> **Work instructions**:
Each line below should be restated exactly, with nothing dropped.

☆ ☆ ☆ ☆

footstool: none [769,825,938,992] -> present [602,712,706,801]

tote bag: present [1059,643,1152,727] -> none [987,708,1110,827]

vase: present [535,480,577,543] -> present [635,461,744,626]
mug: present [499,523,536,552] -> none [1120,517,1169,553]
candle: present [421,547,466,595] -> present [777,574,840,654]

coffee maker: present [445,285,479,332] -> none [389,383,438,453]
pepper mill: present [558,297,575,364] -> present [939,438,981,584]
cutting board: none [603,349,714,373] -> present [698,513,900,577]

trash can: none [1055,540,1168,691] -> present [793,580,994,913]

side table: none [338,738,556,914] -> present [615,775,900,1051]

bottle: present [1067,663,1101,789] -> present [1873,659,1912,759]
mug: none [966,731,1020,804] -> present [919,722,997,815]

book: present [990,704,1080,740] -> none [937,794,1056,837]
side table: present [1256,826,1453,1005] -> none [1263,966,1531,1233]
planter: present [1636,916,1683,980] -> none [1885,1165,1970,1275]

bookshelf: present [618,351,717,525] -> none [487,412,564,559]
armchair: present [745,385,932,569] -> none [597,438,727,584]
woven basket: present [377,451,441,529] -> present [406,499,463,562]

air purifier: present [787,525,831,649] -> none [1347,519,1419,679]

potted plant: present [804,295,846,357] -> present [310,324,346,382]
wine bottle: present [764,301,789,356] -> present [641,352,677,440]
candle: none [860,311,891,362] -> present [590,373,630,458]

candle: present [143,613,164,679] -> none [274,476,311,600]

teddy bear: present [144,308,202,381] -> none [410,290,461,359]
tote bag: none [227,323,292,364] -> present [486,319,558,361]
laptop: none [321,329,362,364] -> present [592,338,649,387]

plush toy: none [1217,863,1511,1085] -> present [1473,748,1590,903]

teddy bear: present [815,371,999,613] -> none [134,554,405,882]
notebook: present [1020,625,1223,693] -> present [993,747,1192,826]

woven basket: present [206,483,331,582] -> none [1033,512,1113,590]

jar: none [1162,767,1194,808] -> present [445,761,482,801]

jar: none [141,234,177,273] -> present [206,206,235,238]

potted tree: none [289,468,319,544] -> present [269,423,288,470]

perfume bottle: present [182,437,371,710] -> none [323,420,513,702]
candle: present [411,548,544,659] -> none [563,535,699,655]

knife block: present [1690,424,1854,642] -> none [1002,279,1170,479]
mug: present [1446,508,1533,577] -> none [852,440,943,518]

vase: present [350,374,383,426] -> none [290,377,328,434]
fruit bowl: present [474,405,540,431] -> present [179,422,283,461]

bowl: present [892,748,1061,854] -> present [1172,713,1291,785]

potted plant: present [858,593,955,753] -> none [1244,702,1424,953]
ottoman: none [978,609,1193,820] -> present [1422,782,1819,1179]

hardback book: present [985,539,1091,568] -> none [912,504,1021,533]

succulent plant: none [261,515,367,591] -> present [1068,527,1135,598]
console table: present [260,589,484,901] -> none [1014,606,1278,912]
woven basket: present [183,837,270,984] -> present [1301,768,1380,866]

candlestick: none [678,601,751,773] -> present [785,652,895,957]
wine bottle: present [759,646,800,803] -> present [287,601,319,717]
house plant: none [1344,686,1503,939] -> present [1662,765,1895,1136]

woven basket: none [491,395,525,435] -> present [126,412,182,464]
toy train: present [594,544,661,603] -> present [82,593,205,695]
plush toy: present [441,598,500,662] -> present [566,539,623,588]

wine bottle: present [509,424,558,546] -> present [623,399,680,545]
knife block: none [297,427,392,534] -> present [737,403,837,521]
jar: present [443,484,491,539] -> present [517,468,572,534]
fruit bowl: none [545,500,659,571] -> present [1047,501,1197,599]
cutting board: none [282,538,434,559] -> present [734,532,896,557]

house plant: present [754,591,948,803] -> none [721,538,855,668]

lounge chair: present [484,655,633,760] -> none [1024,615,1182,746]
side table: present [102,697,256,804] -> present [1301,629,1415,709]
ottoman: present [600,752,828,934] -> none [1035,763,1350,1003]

☆ ☆ ☆ ☆

> **The answer**:
footstool: none [769,825,938,992] -> present [602,712,706,801]

tote bag: present [1059,643,1152,727] -> none [987,708,1110,827]

vase: present [535,480,577,543] -> present [635,461,744,626]
mug: present [499,523,536,552] -> none [1120,517,1169,553]
candle: present [421,547,466,595] -> present [777,574,840,654]

coffee maker: present [445,285,479,332] -> none [389,383,438,453]
pepper mill: present [558,297,575,364] -> present [939,438,981,584]
cutting board: none [603,349,714,373] -> present [698,513,900,577]

trash can: none [1055,540,1168,691] -> present [793,580,994,913]

side table: none [338,738,556,914] -> present [615,775,900,1051]

bottle: present [1067,663,1101,789] -> present [1873,659,1912,759]
mug: none [966,731,1020,804] -> present [919,722,997,815]

book: present [990,704,1080,740] -> none [937,794,1056,837]
side table: present [1256,826,1453,1005] -> none [1263,966,1531,1233]
planter: present [1636,916,1683,980] -> none [1885,1165,1970,1275]

bookshelf: present [618,351,717,525] -> none [487,412,564,559]
armchair: present [745,385,932,569] -> none [597,438,727,584]
woven basket: present [377,451,441,529] -> present [406,499,463,562]

air purifier: present [787,525,831,649] -> none [1347,519,1419,679]

potted plant: present [804,295,846,357] -> present [310,324,346,382]
wine bottle: present [764,301,789,356] -> present [641,352,677,440]
candle: none [860,311,891,362] -> present [590,373,630,458]

candle: present [143,613,164,679] -> none [274,476,311,600]

teddy bear: present [144,308,202,381] -> none [410,290,461,359]
tote bag: none [227,323,292,364] -> present [486,319,558,361]
laptop: none [321,329,362,364] -> present [592,338,649,387]

plush toy: none [1217,863,1511,1085] -> present [1473,748,1590,903]

teddy bear: present [815,371,999,613] -> none [134,554,405,882]
notebook: present [1020,625,1223,693] -> present [993,747,1192,826]

woven basket: present [206,483,331,582] -> none [1033,512,1113,590]

jar: none [1162,767,1194,808] -> present [445,761,482,801]

jar: none [141,234,177,273] -> present [206,206,235,238]

potted tree: none [289,468,319,544] -> present [269,423,288,470]

perfume bottle: present [182,437,371,710] -> none [323,420,513,702]
candle: present [411,548,544,659] -> none [563,535,699,655]

knife block: present [1690,424,1854,642] -> none [1002,279,1170,479]
mug: present [1446,508,1533,577] -> none [852,440,943,518]

vase: present [350,374,383,426] -> none [290,377,328,434]
fruit bowl: present [474,405,540,431] -> present [179,422,283,461]

bowl: present [892,748,1061,854] -> present [1172,713,1291,785]

potted plant: present [858,593,955,753] -> none [1244,702,1424,953]
ottoman: none [978,609,1193,820] -> present [1422,782,1819,1179]

hardback book: present [985,539,1091,568] -> none [912,504,1021,533]

succulent plant: none [261,515,367,591] -> present [1068,527,1135,598]
console table: present [260,589,484,901] -> none [1014,606,1278,912]
woven basket: present [183,837,270,984] -> present [1301,768,1380,866]

candlestick: none [678,601,751,773] -> present [785,652,895,957]
wine bottle: present [759,646,800,803] -> present [287,601,319,717]
house plant: none [1344,686,1503,939] -> present [1662,765,1895,1136]

woven basket: none [491,395,525,435] -> present [126,412,182,464]
toy train: present [594,544,661,603] -> present [82,593,205,695]
plush toy: present [441,598,500,662] -> present [566,539,623,588]

wine bottle: present [509,424,558,546] -> present [623,399,680,545]
knife block: none [297,427,392,534] -> present [737,403,837,521]
jar: present [443,484,491,539] -> present [517,468,572,534]
fruit bowl: none [545,500,659,571] -> present [1047,501,1197,599]
cutting board: none [282,538,434,559] -> present [734,532,896,557]

house plant: present [754,591,948,803] -> none [721,538,855,668]

lounge chair: present [484,655,633,760] -> none [1024,615,1182,746]
side table: present [102,697,256,804] -> present [1301,629,1415,709]
ottoman: present [600,752,828,934] -> none [1035,763,1350,1003]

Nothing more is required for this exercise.